**Entries shown:**
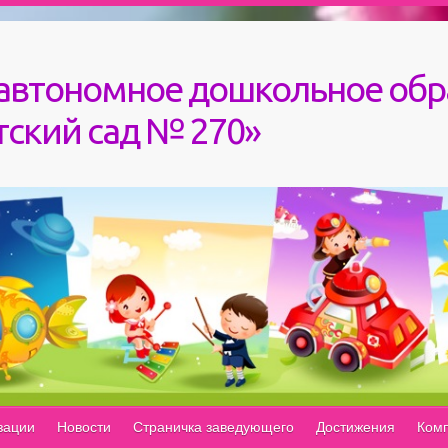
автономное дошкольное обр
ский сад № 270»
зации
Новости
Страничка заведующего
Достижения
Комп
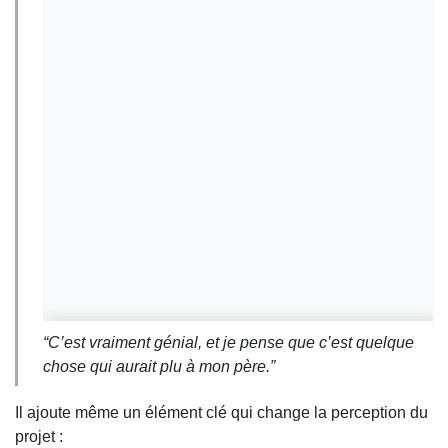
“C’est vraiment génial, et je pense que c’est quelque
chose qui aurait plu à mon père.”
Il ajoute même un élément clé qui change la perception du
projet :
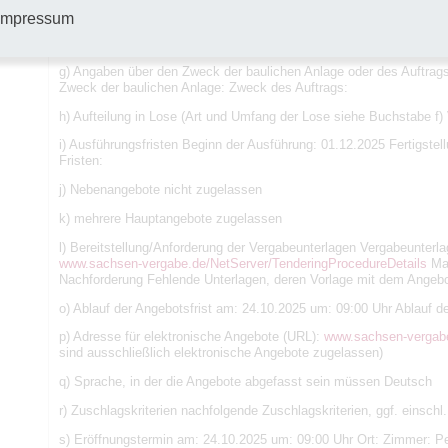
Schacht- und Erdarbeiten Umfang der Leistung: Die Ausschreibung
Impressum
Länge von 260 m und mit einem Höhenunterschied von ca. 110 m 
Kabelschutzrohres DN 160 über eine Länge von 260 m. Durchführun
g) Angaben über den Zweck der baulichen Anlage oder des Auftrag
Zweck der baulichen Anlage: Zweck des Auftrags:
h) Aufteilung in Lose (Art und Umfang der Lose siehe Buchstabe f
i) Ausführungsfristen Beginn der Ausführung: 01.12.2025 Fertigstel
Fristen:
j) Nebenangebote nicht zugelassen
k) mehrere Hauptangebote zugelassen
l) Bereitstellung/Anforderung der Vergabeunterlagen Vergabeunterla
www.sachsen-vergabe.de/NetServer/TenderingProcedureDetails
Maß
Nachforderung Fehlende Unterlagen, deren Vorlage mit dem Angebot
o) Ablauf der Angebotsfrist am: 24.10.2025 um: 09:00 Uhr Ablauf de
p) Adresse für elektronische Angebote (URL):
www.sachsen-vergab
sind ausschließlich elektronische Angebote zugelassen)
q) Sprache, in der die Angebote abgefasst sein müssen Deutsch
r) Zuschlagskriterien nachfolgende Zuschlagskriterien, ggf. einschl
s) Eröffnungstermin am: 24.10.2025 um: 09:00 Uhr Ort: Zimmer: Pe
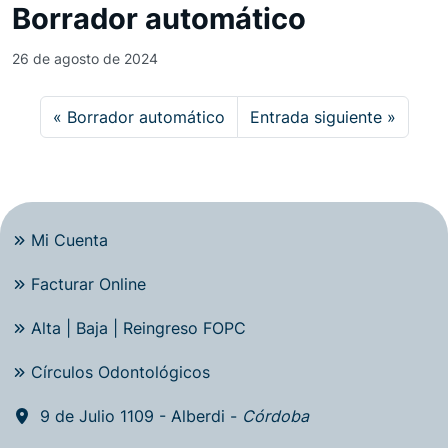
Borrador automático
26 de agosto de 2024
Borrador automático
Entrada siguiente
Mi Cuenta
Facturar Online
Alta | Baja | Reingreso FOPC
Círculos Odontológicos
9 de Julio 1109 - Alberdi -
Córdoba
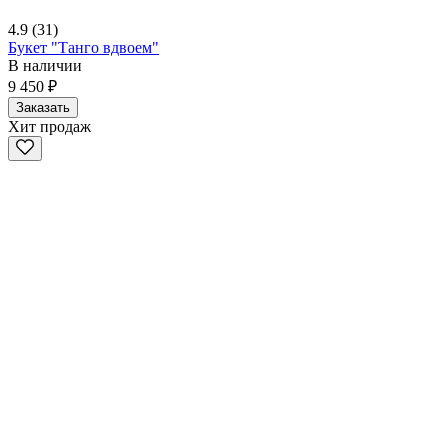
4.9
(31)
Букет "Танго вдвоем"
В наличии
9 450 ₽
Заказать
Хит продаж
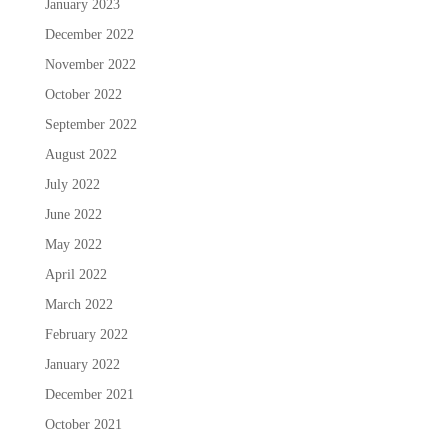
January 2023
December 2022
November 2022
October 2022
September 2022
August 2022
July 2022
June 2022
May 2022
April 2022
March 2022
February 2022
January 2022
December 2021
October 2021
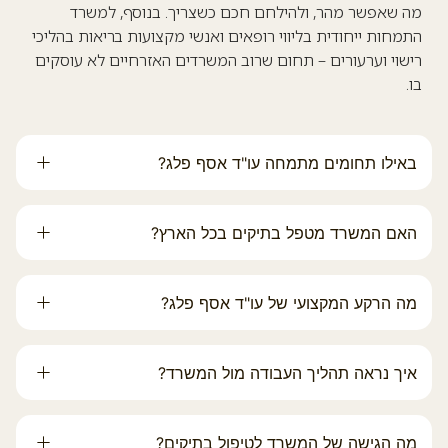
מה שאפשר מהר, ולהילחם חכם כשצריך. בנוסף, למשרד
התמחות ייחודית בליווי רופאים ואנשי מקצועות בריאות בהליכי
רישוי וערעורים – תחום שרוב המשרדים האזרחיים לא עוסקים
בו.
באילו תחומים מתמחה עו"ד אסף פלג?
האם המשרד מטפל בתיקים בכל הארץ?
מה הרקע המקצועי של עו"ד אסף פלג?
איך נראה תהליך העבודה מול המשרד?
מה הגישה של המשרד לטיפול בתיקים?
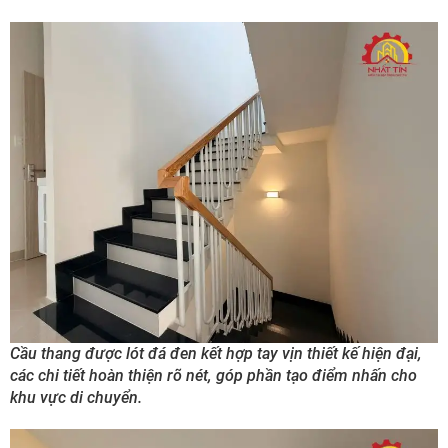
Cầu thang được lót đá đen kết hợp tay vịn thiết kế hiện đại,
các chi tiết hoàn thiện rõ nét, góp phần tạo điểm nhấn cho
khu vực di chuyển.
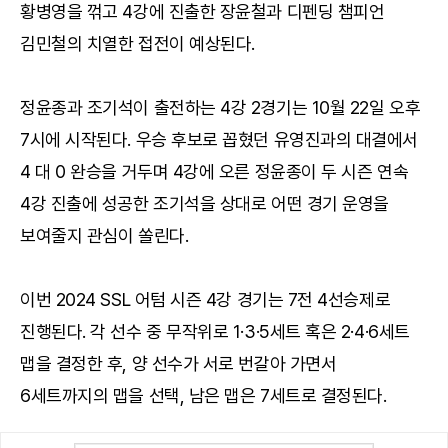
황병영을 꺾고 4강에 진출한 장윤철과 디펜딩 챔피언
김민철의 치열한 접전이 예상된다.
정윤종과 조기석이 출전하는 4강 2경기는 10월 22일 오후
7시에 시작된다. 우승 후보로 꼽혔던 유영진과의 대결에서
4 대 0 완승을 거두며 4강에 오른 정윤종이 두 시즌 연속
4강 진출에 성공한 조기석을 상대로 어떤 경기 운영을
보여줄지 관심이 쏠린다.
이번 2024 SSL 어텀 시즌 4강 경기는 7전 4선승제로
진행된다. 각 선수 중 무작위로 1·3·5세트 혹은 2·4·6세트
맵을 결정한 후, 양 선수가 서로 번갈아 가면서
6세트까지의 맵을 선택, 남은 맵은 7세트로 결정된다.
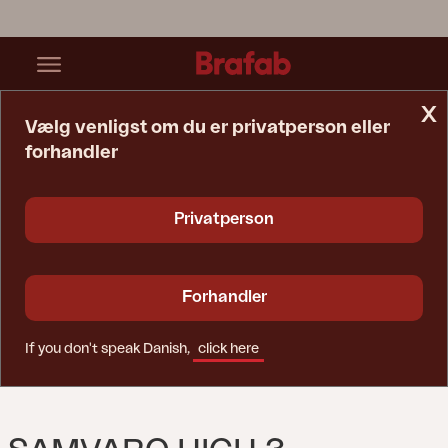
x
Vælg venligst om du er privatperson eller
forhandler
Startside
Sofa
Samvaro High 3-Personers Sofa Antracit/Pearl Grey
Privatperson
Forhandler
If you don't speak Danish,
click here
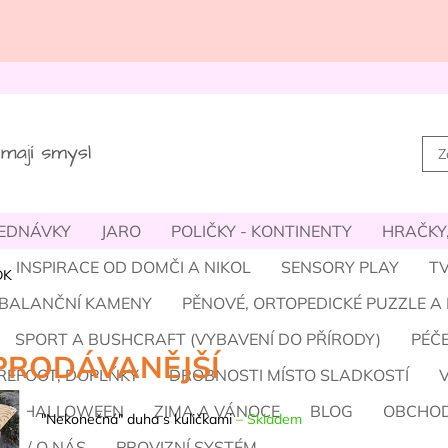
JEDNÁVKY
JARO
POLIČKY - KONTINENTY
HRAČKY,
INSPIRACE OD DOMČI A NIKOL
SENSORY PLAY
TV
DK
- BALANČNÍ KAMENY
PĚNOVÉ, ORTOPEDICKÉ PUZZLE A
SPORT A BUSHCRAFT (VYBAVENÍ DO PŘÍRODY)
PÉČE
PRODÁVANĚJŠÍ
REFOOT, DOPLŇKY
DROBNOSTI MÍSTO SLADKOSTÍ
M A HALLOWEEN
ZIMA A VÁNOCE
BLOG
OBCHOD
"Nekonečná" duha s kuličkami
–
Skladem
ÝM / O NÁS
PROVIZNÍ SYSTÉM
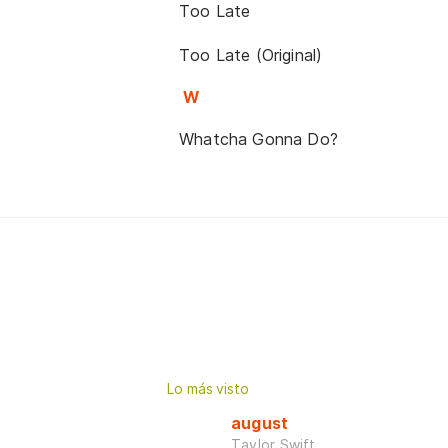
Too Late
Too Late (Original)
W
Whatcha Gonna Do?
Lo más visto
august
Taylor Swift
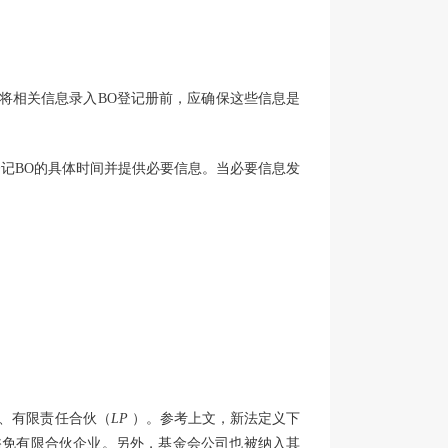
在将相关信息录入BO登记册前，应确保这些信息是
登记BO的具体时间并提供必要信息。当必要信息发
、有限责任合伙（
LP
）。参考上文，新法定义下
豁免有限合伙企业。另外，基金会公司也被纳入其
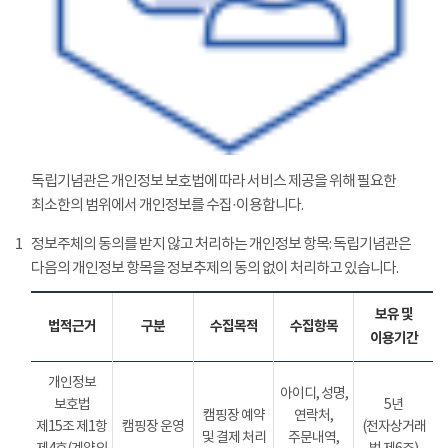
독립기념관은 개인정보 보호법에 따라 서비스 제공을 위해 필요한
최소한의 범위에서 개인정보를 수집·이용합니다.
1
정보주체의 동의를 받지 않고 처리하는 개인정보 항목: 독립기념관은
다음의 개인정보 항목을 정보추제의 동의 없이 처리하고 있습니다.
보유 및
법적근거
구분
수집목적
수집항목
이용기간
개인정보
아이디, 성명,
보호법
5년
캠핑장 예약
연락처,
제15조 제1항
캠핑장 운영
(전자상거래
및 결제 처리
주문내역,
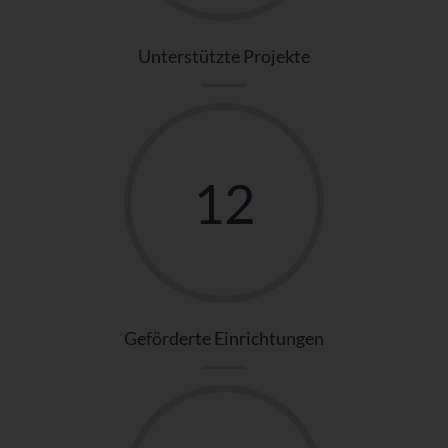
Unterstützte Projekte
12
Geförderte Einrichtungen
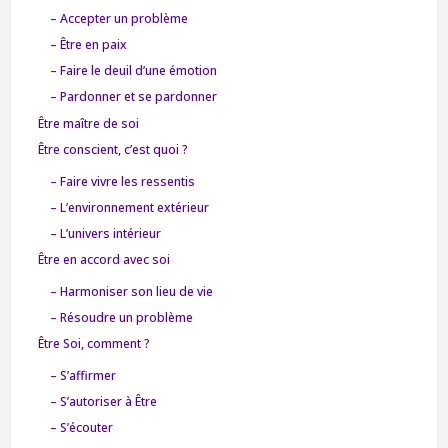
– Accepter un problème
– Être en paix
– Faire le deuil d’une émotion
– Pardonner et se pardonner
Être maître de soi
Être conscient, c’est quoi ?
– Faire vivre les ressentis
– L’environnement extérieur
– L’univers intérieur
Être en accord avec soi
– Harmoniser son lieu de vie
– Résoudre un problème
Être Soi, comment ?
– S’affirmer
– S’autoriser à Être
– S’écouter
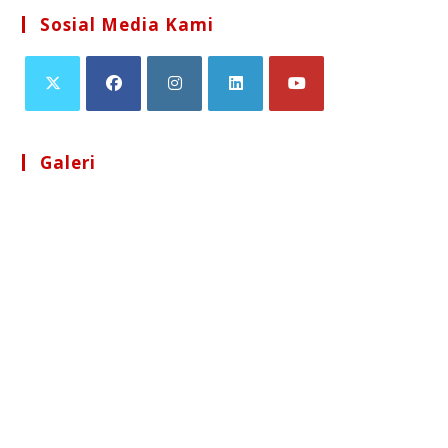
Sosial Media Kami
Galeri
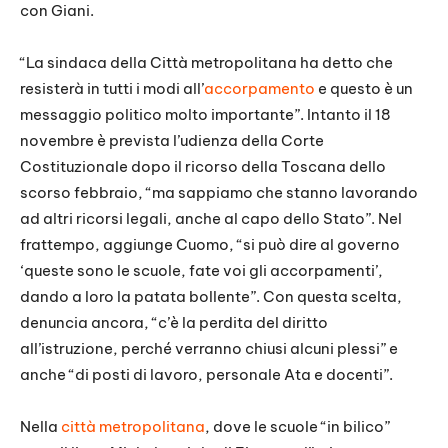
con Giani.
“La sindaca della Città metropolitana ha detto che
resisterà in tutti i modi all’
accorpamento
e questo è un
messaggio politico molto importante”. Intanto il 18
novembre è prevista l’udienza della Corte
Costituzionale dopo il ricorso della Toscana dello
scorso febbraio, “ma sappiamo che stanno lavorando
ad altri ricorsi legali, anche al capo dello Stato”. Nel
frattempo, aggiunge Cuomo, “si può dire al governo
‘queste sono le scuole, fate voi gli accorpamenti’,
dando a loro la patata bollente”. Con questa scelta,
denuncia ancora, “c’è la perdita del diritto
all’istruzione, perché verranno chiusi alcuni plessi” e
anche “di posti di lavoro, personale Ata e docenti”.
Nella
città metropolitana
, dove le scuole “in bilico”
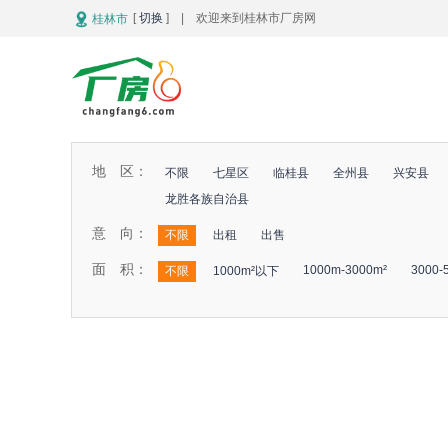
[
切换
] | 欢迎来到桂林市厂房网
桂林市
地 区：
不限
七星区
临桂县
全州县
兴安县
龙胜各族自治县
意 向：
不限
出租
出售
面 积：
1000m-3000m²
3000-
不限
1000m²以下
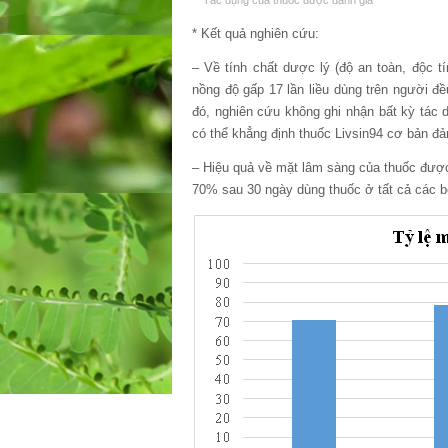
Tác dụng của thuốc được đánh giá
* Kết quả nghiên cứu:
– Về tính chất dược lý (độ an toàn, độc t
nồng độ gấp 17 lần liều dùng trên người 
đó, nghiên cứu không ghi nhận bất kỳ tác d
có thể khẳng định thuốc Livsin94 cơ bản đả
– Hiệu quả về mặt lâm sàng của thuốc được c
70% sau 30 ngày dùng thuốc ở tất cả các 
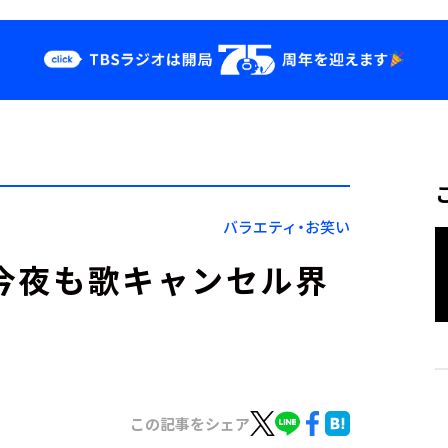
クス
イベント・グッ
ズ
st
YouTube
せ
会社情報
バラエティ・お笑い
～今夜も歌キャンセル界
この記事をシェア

**Requirement:** The line holding "Círculos Odontológicos" starts the copy and the line holding "באילו תחומים מתמחה" ends it. Repeat those two lines above and all between them exactly, leaving out pictures.

**Written response:**
Círculos Odontológicos
9 de Julio 1109 - Alberdi -
Córdoba
4.9
(31)
Букет "Танго вдвоем"
В наличии
9 450 ₽
Заказать
Хит продаж
January 2023
December 2022
November 2022
October 2022
September 2022
August 2022
July 2022
June 2022
May 2022
April 2022
March 2022
February 2022
January 2022
December 2021
October 2021
מה שאפשר מהר, ולהילחם חכם כשצריך. בנוסף, למשרד
התמחות ייחודית בליווי רופאים ואנשי מקצועות בריאות בהליכי
רישוי וערעורים – תחום שרוב המשרדים האזרחיים לא עוסקים
בו.
באילו תחומים מתמחה עו"ד אסף פלג?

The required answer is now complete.